The feed is littered with pictures of the two white and ginger tabbys, which are often overlaid with Wilders-supporting slogans and seasonal greetings for Halloween, Christmas and new year. Like-counts on each one are almost always in the hundreds. If Wilders was aiming for the cat-person's vote, he's certainly made a good stab at it. Indeed, stricter sentences for animal abuse are among the proposed policies in his manifesto.
Back on the politician's main Instagram grid, political slogans, speeches and visits are interspersed with celebrity selfies, grocery deliveries for citizens in need and regular "good morning Netherlands" sunrise snaps. The majority of selfies taken outside of work see him dressed down in a variety of blue t-shirts and a pair of black sunglasses.
Little is known about how Wilders and his wife met. The couple have reportedly moved safe house several times to ensure their protection and she prefers to stay out of the political spotlight, but Wilders did thank her for her support in last night's victory speech.
The fact that she herself is an immigrant — a group Wilders says he is on a mission to ban — has not gone unnoticed. "A Muslim hater with anti-immigration policies and an immigrant wife. You couldn't write it," a critic wrote on X following Wilders' win.
Sixth time lucky — could he be the next Dutch PM?
Last night's election was the sixth of Wilders' career and his first successful one, after 20 years as something of a political outlier.
He is one of the country's longest-serving parliamentarians and his winning of 37 seats — well ahead of his nearest rival, a left-wing party — has been described as a political "earthquake" and one of the most notable political surprises in the Netherlands since World War Two.
So what was behind his big turnaround? The answer could lie in the extreme views that for years saw him shunned by opposites parties and pushed to the fringes.
Unlike his rival parties, most of whom offer milder versions of his politics, Wilders is unashamed and deliberate about his anti-Islam, anti-immigrant and anti-EU views — a fact that aligns with Europe's lurch to the far-right in recent years, with the election of Hungary's Viktor Orban and Italy's Giorgia Meloni.
"The PVV can no longer be ignored. We will govern," he told cheering supporters at a post-election party in a bar in The Hague last night, promising to be "prime minister for everyone" if he is able to persuade other parties to join him in a coalition. "The PVV wants to, from a fantastic position with 35 seats that can totally no longer be ignored by any party, cooperate with other parties," he continued, telling the BBC that "of course" he was willing to negotiate and compromise with other parties to become PM.

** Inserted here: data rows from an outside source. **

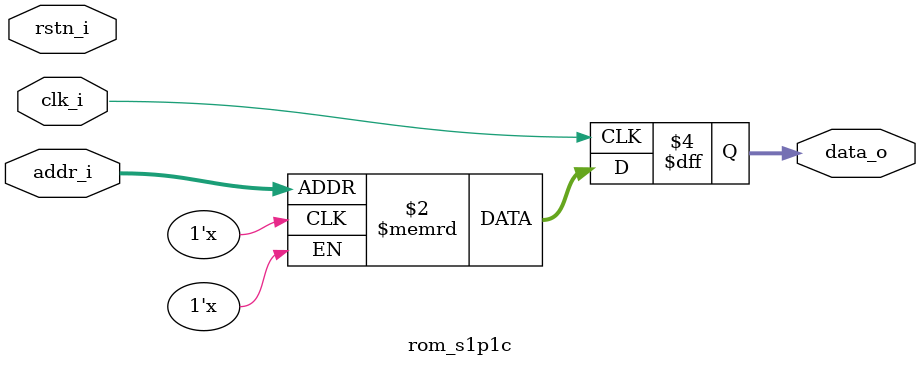
<source format=sv>
module rom_s1p1c #(
  parameter  int unsigned WORD_WIDTH      = 8,
  parameter  int unsigned WORD_COUNT      = 256,
  parameter  bit          INIT_FILE_BIN   = 0,
  parameter  int unsigned INIT_FILE       = "",
  localparam int unsigned ADDR_WIDTH      = $clog2(WORD_COUNT)
) (
  input  logic                    clk_i,
  input  logic                    rstn_i,

  input  logic [ADDR_WIDTH - 1:0] addr_i,
  output logic [WORD_WIDTH - 1:0] data_o
);

logic [WORD_WIDTH - 1:0] rom [0:WORD_COUNT - 1];


always_ff @( posedge clk_i ) begin
  data_o <= rom[addr_i];
end


initial begin
  if (INIT_FILE != "") begin
    if (INIT_FILE_BIN) begin
      $display("Initializing ROM with bin file: %s...", INIT_FILE);
      $readmemb(INIT_FILE, rom);
    end
    else begin
      $display("Initializing ROM with hex file: %s...", INIT_FILE);
      $readmemh(INIT_FILE, rom);
    end
  end
end

endmodule

</source>
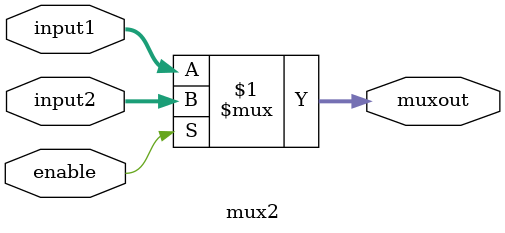
<source format=v>
module mux2(input1,input2,enable,muxout);
input[15:0] input1,input2;
input enable;
output wire[15:0] muxout;

assign muxout=(enable)?input2:input1;
endmodule

</source>
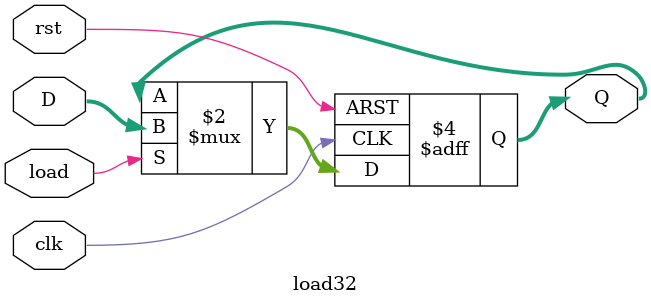
<source format=v>
`timescale 1ns / 1ns

module load32(clk, rst, load, D, Q);
input clk, rst, load;
input		[31:0] D;
output	[31:0] Q;
reg		[31:0] Q;

always @ (posedge clk, posedge rst)
	if (rst) Q <= 31'b0; else
	if (load) Q <= D;

endmodule

</source>
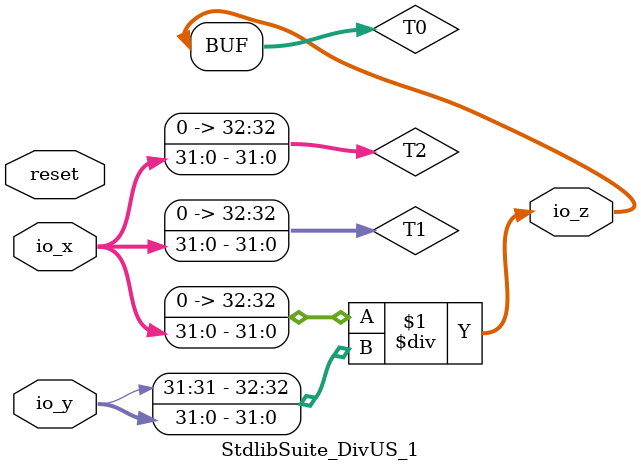
<source format=v>
module StdlibSuite_DivUS_1(input reset,
    input [31:0] io_x,
    input [31:0] io_y,
    output[32:0] io_z
);

  wire[32:0] T0;
  wire[32:0] T1;
  wire[32:0] T2;


  assign io_z = T0;
  assign T0 = $signed(T1) / $signed(io_y);
  assign T1 = T2;
  assign T2 = {1'h0, io_x};
endmodule


</source>
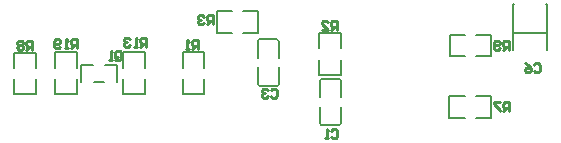
<source format=gbo>
G04*
G04 #@! TF.GenerationSoftware,Altium Limited,Altium Designer,20.1.8 (145)*
G04*
G04 Layer_Color=32896*
%FSLAX25Y25*%
%MOIN*%
G70*
G04*
G04 #@! TF.SameCoordinates,ADFB47FA-FD8B-4379-A6DC-C8A90555AE01*
G04*
G04*
G04 #@! TF.FilePolarity,Positive*
G04*
G01*
G75*
%ADD11C,0.01000*%
%ADD12C,0.00600*%
G36*
X781588Y325135D02*
X782423D01*
Y323335D01*
X781588D01*
Y325135D01*
D01*
D02*
G37*
G36*
X793812D02*
X792977D01*
Y323335D01*
X793812D01*
Y325135D01*
D01*
D02*
G37*
D11*
X649400Y321000D02*
Y323000D01*
X649900Y323499D01*
X650900D01*
X651399Y323000D01*
Y321000D01*
X650900Y320500D01*
X649900D01*
X650400Y321500D02*
X649400Y320500D01*
X649900D02*
X649400Y321000D01*
X648400Y320500D02*
X647401D01*
X647900D01*
Y323499D01*
X648400Y323000D01*
X789000Y318900D02*
X789500Y319399D01*
X790499D01*
X790999Y318900D01*
Y316900D01*
X790499Y316401D01*
X789500D01*
X789000Y316900D01*
X786001Y319399D02*
X787001Y318900D01*
X788000Y317900D01*
Y316900D01*
X787500Y316401D01*
X786501D01*
X786001Y316900D01*
Y317400D01*
X786501Y317900D01*
X788000D01*
X676999Y324112D02*
Y327111D01*
X675500D01*
X675000Y326611D01*
Y325611D01*
X675500Y325111D01*
X676999D01*
X676000D02*
X675000Y324112D01*
X674000D02*
X673001D01*
X673500D01*
Y327111D01*
X674000Y326611D01*
X681962Y332300D02*
Y335299D01*
X680463D01*
X679963Y334800D01*
Y333800D01*
X680463Y333300D01*
X681962D01*
X680963D02*
X679963Y332300D01*
X678963Y334800D02*
X678463Y335299D01*
X677464D01*
X676964Y334800D01*
Y334300D01*
X677464Y333800D01*
X677963D01*
X677464D01*
X676964Y333300D01*
Y332800D01*
X677464Y332300D01*
X678463D01*
X678963Y332800D01*
X723358Y330529D02*
Y333528D01*
X721859D01*
X721359Y333028D01*
Y332028D01*
X721859Y331528D01*
X723358D01*
X722359D02*
X721359Y330529D01*
X718360D02*
X720359D01*
X718360Y332528D01*
Y333028D01*
X718860Y333528D01*
X719860D01*
X720359Y333028D01*
X636653Y324301D02*
Y327300D01*
X635153D01*
X634653Y326800D01*
Y325800D01*
X635153Y325300D01*
X636653D01*
X635653D02*
X634653Y324301D01*
X633653D02*
X632654D01*
X633154D01*
Y327300D01*
X633653Y326800D01*
X631154Y324800D02*
X630654Y324301D01*
X629655D01*
X629155Y324800D01*
Y326800D01*
X629655Y327300D01*
X630654D01*
X631154Y326800D01*
Y326300D01*
X630654Y325800D01*
X629155D01*
X659849Y324800D02*
Y327800D01*
X658349D01*
X657849Y327300D01*
Y326300D01*
X658349Y325800D01*
X659849D01*
X658849D02*
X657849Y324800D01*
X656850D02*
X655850D01*
X656350D01*
Y327800D01*
X656850Y327300D01*
X654351D02*
X653851Y327800D01*
X652851D01*
X652351Y327300D01*
Y326800D01*
X652851Y326300D01*
X653351D01*
X652851D01*
X652351Y325800D01*
Y325300D01*
X652851Y324800D01*
X653851D01*
X654351Y325300D01*
X780699Y323800D02*
Y326800D01*
X779200D01*
X778700Y326300D01*
Y325300D01*
X779200Y324800D01*
X780699D01*
X779700D02*
X778700Y323800D01*
X777700Y324300D02*
X777200Y323800D01*
X776201D01*
X775701Y324300D01*
Y326300D01*
X776201Y326800D01*
X777200D01*
X777700Y326300D01*
Y325800D01*
X777200Y325300D01*
X775701D01*
X621810Y323852D02*
Y326852D01*
X620310D01*
X619810Y326352D01*
Y325352D01*
X620310Y324852D01*
X621810D01*
X620810D02*
X619810Y323852D01*
X618811Y326352D02*
X618311Y326852D01*
X617311D01*
X616811Y326352D01*
Y325852D01*
X617311Y325352D01*
X616811Y324852D01*
Y324352D01*
X617311Y323852D01*
X618311D01*
X618811Y324352D01*
Y324852D01*
X618311Y325352D01*
X618811Y325852D01*
Y326352D01*
X618311Y325352D02*
X617311D01*
X780799Y303400D02*
Y306399D01*
X779300D01*
X778800Y305900D01*
Y304900D01*
X779300Y304400D01*
X780799D01*
X779800D02*
X778800Y303400D01*
X777800Y306399D02*
X775801D01*
Y305900D01*
X777800Y303900D01*
Y303400D01*
X701300Y310363D02*
X701800Y310862D01*
X702799D01*
X703299Y310363D01*
Y308363D01*
X702799Y307863D01*
X701800D01*
X701300Y308363D01*
X700300Y310363D02*
X699800Y310862D01*
X698801D01*
X698301Y310363D01*
Y309863D01*
X698801Y309363D01*
X699300D01*
X698801D01*
X698301Y308863D01*
Y308363D01*
X698801Y307863D01*
X699800D01*
X700300Y308363D01*
X721459Y296928D02*
X721959Y297428D01*
X722959D01*
X723459Y296928D01*
Y294929D01*
X722959Y294429D01*
X721959D01*
X721459Y294929D01*
X720460Y294429D02*
X719460D01*
X719960D01*
Y297428D01*
X720460Y296928D01*
D12*
X724117Y298761D02*
G03*
X724717Y299361I0J600D01*
G01*
X717602D02*
G03*
X718202Y298761I600J0D01*
G01*
X724717Y313622D02*
G03*
X724117Y314222I-600J0D01*
G01*
X718202D02*
G03*
X717602Y313622I0J-600D01*
G01*
X703457Y311869D02*
G03*
X704058Y312469I0J600D01*
G01*
X696943D02*
G03*
X697542Y311869I600J0D01*
G01*
X704058Y326731D02*
G03*
X703457Y327331I-600J0D01*
G01*
X697542D02*
G03*
X696943Y326731I0J-600D01*
G01*
X637991Y313104D02*
Y318822D01*
X642053D01*
X650009Y313104D02*
Y318822D01*
X645947D02*
X650009D01*
X642207Y313104D02*
X645793D01*
X781888Y329525D02*
X793512D01*
X781888Y324835D02*
Y339215D01*
X793512Y324835D02*
Y339215D01*
X781888D02*
X782223D01*
X793177D02*
X793512D01*
X692075Y336811D02*
X697134D01*
Y329589D02*
Y336811D01*
X692075Y329589D02*
X697134D01*
X683266Y336811D02*
X688325D01*
X683266Y329589D02*
Y336811D01*
Y329589D02*
X688325D01*
X629489Y317912D02*
Y322971D01*
X636711D01*
Y317912D02*
Y322971D01*
X629489Y309103D02*
Y314162D01*
Y309103D02*
X636711D01*
Y314162D01*
X679122Y309103D02*
Y314162D01*
X671901Y309103D02*
X679122D01*
X671901D02*
Y314162D01*
X679122Y317912D02*
Y322971D01*
X671901D02*
X679122D01*
X671901Y317912D02*
Y322971D01*
X717495Y324340D02*
Y329399D01*
X724717D01*
Y324340D02*
Y329399D01*
X717495Y315532D02*
Y320590D01*
Y315532D02*
X724717D01*
Y320590D01*
X717602Y299361D02*
Y304912D01*
X724717Y299361D02*
Y304912D01*
X718202Y298761D02*
X724117D01*
X717602Y308071D02*
Y313622D01*
X724717Y308071D02*
Y313622D01*
X718202Y314222D02*
X724117D01*
X696943Y312469D02*
Y318021D01*
X704058Y312469D02*
Y318021D01*
X697542Y311869D02*
X703457D01*
X696943Y321180D02*
Y326731D01*
X704058Y321180D02*
Y326731D01*
X697542Y327331D02*
X703457D01*
X615800Y317871D02*
Y322929D01*
X623021D01*
Y317871D02*
Y322929D01*
X615800Y309062D02*
Y314121D01*
Y309062D02*
X623021D01*
Y314121D01*
X769675Y308411D02*
X774734D01*
Y301189D02*
Y308411D01*
X769675Y301189D02*
X774734D01*
X760866Y308411D02*
X765925D01*
X760866Y301189D02*
Y308411D01*
Y301189D02*
X765925D01*
X769775Y328911D02*
X774834D01*
Y321689D02*
Y328911D01*
X769775Y321689D02*
X774834D01*
X760966Y328911D02*
X766025D01*
X760966Y321689D02*
Y328911D01*
Y321689D02*
X766025D01*
X659211Y309103D02*
Y314162D01*
X651989Y309103D02*
X659211D01*
X651989D02*
Y314162D01*
X659211Y317912D02*
Y322971D01*
X651989D02*
X659211D01*
X651989Y317912D02*
Y322971D01*
M02*

</source>
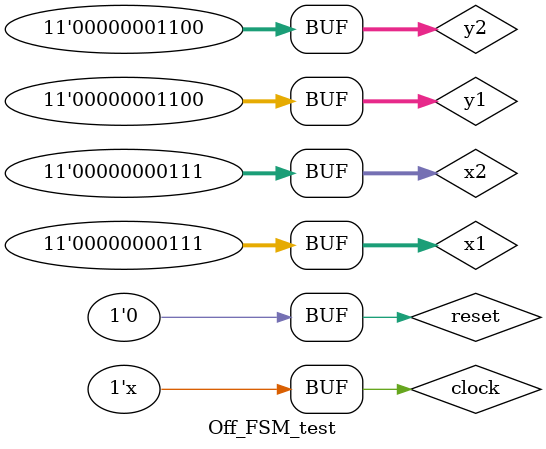
<source format=v>
`timescale 1ns / 1ps


module Off_FSM_test;

	// Inputs
	reg clock;
	reg [10:0] x1;
	reg [10:0] y1;
	reg [10:0] x2;
	reg [10:0] y2;
	reg reset;

	// Outputs
	wire is_off;

	// Instantiate the Unit Under Test (UUT)
	Off_FSM uut (
		.clock(clock), 
		.x1(x1), 
		.y1(y1), 
		.x2(x2), 
		.y2(y2), 
		.reset(reset), 
		.is_off(is_off)
	);
	
	always #5 clock = !clock;
	initial begin
		// Initialize Inputs
		clock = 0;
		x1 = 0;
		y1 = 0;
		x2 = 0;
		y2 = 0;
		reset = 0;

		// Wait 100 ns for global reset to finish
		#100;
        
		// Add stimulus here
		y1 = 12;
		y2 = 12;
		x1 = 7;
		
		#10
		x1 = 4;
		
		#10
		x1 = 1;
		
		#10
		x1 = 4;
		
		#10
		x1 = 7;
		
		#10
		x2 = 7;
		
		#10
		x2 = 10;
		
		#10
		x2 = 13;
		
		#10
		x2 = 10;
		
		#10
		x2 = 7;

	end
      
endmodule


</source>
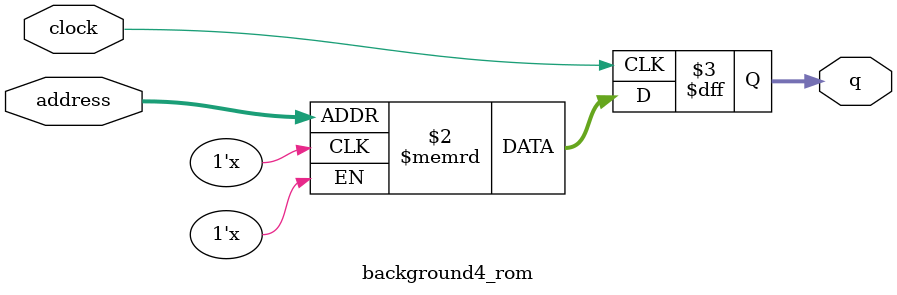
<source format=sv>
module background4_rom (
	input logic clock,
	input logic [16:0] address,
	output logic [3:0] q
);

logic [3:0] memory [0:76799] /* synthesis ram_init_file = "./background4/background4.mif" */;

always_ff @ (posedge clock) begin
	q <= memory[address];
end

endmodule

</source>
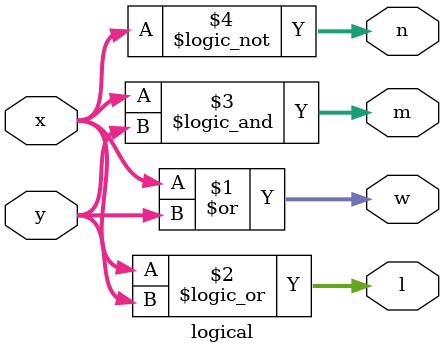
<source format=v>
module logical(w,l,m,n,x,y);
output [3:0]w,l,m,n;
input [3:0]x,y;
assign w=x|y;
assign l=x||y;
assign m=x&&y;
assign n=!x;
endmodule


</source>
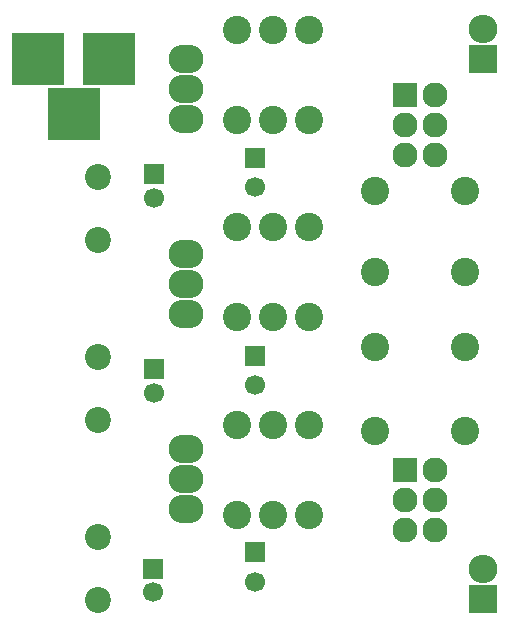
<source format=gbs>
G04 #@! TF.FileFunction,Soldermask,Bot*
%FSLAX46Y46*%
G04 Gerber Fmt 4.6, Leading zero omitted, Abs format (unit mm)*
G04 Created by KiCad (PCBNEW 4.0.2-stable) date 2016-05-19 14:30:26*
%MOMM*%
G01*
G04 APERTURE LIST*
%ADD10C,0.100000*%
%ADD11C,2.398980*%
%ADD12R,1.700000X1.700000*%
%ADD13C,1.700000*%
%ADD14R,2.127200X2.127200*%
%ADD15O,2.127200X2.127200*%
%ADD16R,2.432000X2.432000*%
%ADD17O,2.432000X2.432000*%
%ADD18O,2.940000X2.432000*%
%ADD19R,4.400000X4.400000*%
%ADD20C,2.200000*%
G04 APERTURE END LIST*
D10*
D11*
X101092000Y-39116000D03*
X93472000Y-39116000D03*
D12*
X74803000Y-37719000D03*
D13*
X74803000Y-39719000D03*
D12*
X74803000Y-54229000D03*
D13*
X74803000Y-56229000D03*
D12*
X74676000Y-71120000D03*
D13*
X74676000Y-73120000D03*
D14*
X96012000Y-62738000D03*
D15*
X98552000Y-62738000D03*
X96012000Y-65278000D03*
X98552000Y-65278000D03*
X96012000Y-67818000D03*
X98552000Y-67818000D03*
D16*
X102616000Y-73660000D03*
D17*
X102616000Y-71120000D03*
D14*
X96012000Y-30988000D03*
D15*
X98552000Y-30988000D03*
X96012000Y-33528000D03*
X98552000Y-33528000D03*
X96012000Y-36068000D03*
X98552000Y-36068000D03*
D16*
X102616000Y-27940000D03*
D17*
X102616000Y-25400000D03*
D11*
X81788000Y-33147000D03*
X81788000Y-25527000D03*
X84836000Y-25527000D03*
X84836000Y-33147000D03*
X81788000Y-49784000D03*
X81788000Y-42164000D03*
X84836000Y-42164000D03*
X84836000Y-49784000D03*
X81788000Y-66548000D03*
X81788000Y-58928000D03*
X84836000Y-58928000D03*
X84836000Y-66548000D03*
X87884000Y-33147000D03*
X87884000Y-25527000D03*
X87884000Y-49784000D03*
X87884000Y-42164000D03*
X87884000Y-66548000D03*
X87884000Y-58928000D03*
X93472000Y-59436000D03*
X101092000Y-59436000D03*
X101092000Y-52324000D03*
X93472000Y-52324000D03*
X93472000Y-45974000D03*
X101092000Y-45974000D03*
D18*
X77470000Y-30480000D03*
X77470000Y-27940000D03*
X77470000Y-33020000D03*
X77470000Y-46990000D03*
X77470000Y-44450000D03*
X77470000Y-49530000D03*
X77470000Y-63500000D03*
X77470000Y-60960000D03*
X77470000Y-66040000D03*
D13*
X83312000Y-38822000D03*
D12*
X83312000Y-36322000D03*
D13*
X83312000Y-55586000D03*
D12*
X83312000Y-53086000D03*
D13*
X83312000Y-72223000D03*
D12*
X83312000Y-69723000D03*
D19*
X70970140Y-27940000D03*
X64970660Y-27940000D03*
X67970400Y-32639000D03*
D20*
X70000000Y-37990000D03*
X70000000Y-43290000D03*
X70000000Y-53230000D03*
X70000000Y-58530000D03*
X70000000Y-68470000D03*
X70000000Y-73770000D03*
M02*

</source>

Geert Wilders has been elected in the Netherlands. This is going to be interesting. pic.twitter.com/OasllNzeQY
— Peter Wallace (@PeterWallaceAU) November 23, 2023
But forming that coalition is likely to be an uphill battle, given that the leaders of other major parties have previously ruled out working with him. His target is 76 seats in the 150-seat parliament — will he really be able to piece together a stable enough coalition with those who have until now been his political foes? It's certainly far from impossible, say commentators. The Netherland's three other major parties might have ruled out taking part in a Wilders-led government before the vote, but insiders say they wouldn't be surprised if the scale of his victory changed that.
Dilan Yesilgöz, leader of the third-placed centre-right liberal VVD party, and Pieter Omtzigt, leader of the brand new New Social Contract party, which came in fourth place, are the two most likely candidates to form this coalition with Wilders - both of whom have, notably, congratulated him since last night's result.
Wilders clearly believes he can do it, promising to make it "difficult for the other parties to ignore us". Whether or not he is successful in forming a coalition, he has almost certainly done that.